What do you get when you mix colorful South American flair, European architecture and San Francisco-steep hills? You get the city of Valparaiso, Chile. Founded in 1543 and known as the “Pearl of the Pacific,” Valpo was once a thriving port city and stopping place of choice for ships on their way to the California gold rush in the 19th century. Although the “golden age” of Valparaiso ended with the completion of the Panama Canal in 1914 (meaning that ships no longer needed to round Cape Horn), its cobbled alleys, rickety funiculars and picturesque ocean views led this stunning Chilean city to be designated a UNESCO World Heritage site in 2003.

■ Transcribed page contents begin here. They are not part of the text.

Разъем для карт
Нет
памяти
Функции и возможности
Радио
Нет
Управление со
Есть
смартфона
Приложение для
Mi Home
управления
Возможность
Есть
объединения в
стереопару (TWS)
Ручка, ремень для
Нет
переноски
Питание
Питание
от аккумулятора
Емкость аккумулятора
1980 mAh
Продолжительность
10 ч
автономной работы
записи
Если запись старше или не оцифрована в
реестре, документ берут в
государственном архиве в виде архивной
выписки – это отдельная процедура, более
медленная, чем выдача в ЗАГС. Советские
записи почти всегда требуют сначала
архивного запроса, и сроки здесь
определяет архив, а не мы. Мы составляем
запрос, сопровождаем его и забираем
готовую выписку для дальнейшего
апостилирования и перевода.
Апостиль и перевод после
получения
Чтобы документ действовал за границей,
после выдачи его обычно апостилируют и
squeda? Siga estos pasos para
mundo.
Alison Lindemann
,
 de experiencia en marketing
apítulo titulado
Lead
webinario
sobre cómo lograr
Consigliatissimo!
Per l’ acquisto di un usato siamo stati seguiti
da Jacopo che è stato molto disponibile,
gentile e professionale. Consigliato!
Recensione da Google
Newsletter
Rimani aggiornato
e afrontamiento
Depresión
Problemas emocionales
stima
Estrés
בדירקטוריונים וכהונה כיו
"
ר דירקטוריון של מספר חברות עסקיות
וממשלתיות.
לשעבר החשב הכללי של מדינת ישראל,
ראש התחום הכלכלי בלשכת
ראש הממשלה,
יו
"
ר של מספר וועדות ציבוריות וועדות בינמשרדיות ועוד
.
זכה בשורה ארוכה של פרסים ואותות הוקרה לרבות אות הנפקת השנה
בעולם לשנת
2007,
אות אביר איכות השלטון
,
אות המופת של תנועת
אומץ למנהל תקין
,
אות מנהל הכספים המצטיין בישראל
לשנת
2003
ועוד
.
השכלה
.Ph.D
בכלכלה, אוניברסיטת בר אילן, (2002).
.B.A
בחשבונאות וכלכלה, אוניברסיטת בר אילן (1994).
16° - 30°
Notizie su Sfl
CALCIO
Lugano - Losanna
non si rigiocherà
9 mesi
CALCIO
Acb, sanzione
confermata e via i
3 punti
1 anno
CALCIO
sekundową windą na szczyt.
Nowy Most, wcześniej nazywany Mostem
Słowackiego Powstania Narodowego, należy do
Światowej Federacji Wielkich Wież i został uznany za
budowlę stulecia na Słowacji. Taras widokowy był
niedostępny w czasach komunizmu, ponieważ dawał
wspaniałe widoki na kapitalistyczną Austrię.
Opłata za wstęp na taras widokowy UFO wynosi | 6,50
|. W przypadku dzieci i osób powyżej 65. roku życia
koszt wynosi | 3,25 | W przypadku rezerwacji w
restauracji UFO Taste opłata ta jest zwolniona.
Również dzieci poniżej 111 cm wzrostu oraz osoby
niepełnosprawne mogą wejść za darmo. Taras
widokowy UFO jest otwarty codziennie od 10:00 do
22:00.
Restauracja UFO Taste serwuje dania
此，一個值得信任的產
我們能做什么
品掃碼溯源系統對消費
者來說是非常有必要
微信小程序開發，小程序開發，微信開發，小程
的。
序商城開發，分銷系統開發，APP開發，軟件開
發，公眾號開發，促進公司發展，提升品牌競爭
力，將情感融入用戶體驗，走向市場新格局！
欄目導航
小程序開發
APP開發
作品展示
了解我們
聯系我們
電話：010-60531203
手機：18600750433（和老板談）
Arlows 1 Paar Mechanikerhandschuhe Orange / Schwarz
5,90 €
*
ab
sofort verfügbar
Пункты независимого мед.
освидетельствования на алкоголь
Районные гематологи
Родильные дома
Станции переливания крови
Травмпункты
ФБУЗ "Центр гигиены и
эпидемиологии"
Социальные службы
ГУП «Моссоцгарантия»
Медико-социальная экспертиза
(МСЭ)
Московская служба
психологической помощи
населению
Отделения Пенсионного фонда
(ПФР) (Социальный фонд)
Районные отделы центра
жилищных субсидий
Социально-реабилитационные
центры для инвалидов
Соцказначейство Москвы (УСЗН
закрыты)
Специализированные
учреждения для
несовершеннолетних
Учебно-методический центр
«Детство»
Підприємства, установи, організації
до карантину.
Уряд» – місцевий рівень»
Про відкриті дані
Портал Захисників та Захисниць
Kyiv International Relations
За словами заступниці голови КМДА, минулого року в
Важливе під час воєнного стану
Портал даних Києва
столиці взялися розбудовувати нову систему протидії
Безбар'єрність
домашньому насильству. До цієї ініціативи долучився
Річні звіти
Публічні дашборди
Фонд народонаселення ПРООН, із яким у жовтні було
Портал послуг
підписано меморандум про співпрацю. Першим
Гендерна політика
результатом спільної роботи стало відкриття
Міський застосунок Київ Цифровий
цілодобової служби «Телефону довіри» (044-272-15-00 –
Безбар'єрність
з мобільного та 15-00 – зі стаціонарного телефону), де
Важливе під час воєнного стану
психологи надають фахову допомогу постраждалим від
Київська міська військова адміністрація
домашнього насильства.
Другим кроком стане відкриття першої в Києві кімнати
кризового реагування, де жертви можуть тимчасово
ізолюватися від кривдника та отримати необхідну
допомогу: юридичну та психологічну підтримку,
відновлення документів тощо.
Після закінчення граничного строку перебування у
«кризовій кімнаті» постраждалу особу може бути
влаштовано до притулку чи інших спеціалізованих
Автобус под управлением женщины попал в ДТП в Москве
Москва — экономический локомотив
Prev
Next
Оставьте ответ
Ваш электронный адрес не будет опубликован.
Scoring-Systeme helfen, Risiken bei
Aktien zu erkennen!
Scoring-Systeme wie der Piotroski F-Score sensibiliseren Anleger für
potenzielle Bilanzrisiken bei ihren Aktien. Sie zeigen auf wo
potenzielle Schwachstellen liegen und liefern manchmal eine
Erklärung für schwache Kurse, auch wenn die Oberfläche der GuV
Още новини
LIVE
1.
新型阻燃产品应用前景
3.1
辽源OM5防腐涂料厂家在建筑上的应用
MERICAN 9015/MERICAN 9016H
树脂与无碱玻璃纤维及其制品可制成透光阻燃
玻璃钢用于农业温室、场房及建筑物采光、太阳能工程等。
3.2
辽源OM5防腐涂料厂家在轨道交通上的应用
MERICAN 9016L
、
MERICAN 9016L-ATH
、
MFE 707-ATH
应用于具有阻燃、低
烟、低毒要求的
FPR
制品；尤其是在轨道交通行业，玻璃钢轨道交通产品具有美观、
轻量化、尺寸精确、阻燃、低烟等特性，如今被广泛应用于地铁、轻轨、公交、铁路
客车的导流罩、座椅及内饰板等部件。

You may not need to refill your water supply and rest your weary sea legs these days, but the strikingly vibrant street art is what’s attracting modern visitors to this boho Mecca. With murals splashed across every wall, door and fence, homes and buildings drip with creativity. In fact, it seems that to walk about Valpo’s labyrinthine streets is to peruse an open-air museum. On my one day self guided walking tour of the city (thanks National Geographic Traveller), I meandered through gothic cemeteries, stately plazas and bohemian enclaves, all the while taking in the funky street art.
Though some see Valparaiso as a gritty, dirty and poverty stricken city, I see it as a city striving to regain it’s once splendid grandeur. It was the last stop on my 2013 Argentina and Chile tour, and by far one of my favorites. Valparaiso, may we meet again!